== Task brief ==
Retype every entry word for word.

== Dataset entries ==
+===+

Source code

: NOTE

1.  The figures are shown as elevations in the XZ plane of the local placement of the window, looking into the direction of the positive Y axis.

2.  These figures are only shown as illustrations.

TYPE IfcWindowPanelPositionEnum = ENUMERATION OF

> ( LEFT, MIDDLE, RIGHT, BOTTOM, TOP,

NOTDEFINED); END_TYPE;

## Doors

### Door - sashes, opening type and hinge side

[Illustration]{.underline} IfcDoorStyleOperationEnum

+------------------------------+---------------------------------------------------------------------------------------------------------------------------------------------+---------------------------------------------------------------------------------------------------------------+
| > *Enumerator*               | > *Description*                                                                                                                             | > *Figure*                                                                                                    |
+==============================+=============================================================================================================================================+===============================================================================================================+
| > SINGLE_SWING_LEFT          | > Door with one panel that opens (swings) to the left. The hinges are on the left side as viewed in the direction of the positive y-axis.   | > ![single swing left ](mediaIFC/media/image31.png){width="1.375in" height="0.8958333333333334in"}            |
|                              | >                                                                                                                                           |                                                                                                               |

+===+

== Answer area ==
Source code

: NOTE

1.  The figures are shown as elevations in the XZ plane of the local placement of the window, looking into the direction of the positive Y axis.

2.  These figures are only shown as illustrations.

TYPE IfcWindowPanelPositionEnum = ENUMERATION OF

> ( LEFT, MIDDLE, RIGHT, BOTTOM, TOP,

NOTDEFINED); END_TYPE;

## Doors

### Door - sashes, opening type and hinge side

[Illustration]{.underline} IfcDoorStyleOperationEnum

+------------------------------+---------------------------------------------------------------------------------------------------------------------------------------------+---------------------------------------------------------------------------------------------------------------+
| > *Enumerator*               | > *Description*                                                                                                                             | > *Figure*                                                                                                    |
+==============================+=============================================================================================================================================+===============================================================================================================+
| > SINGLE_SWING_LEFT          | > Door with one panel that opens (swings) to the left. The hinges are on the left side as viewed in the direction of the positive y-axis.   | > ![single swing left ](mediaIFC/media/image31.png){width="1.375in" height="0.8958333333333334in"}            |
|                              | >                                                                                                                                           |                                                                                                               |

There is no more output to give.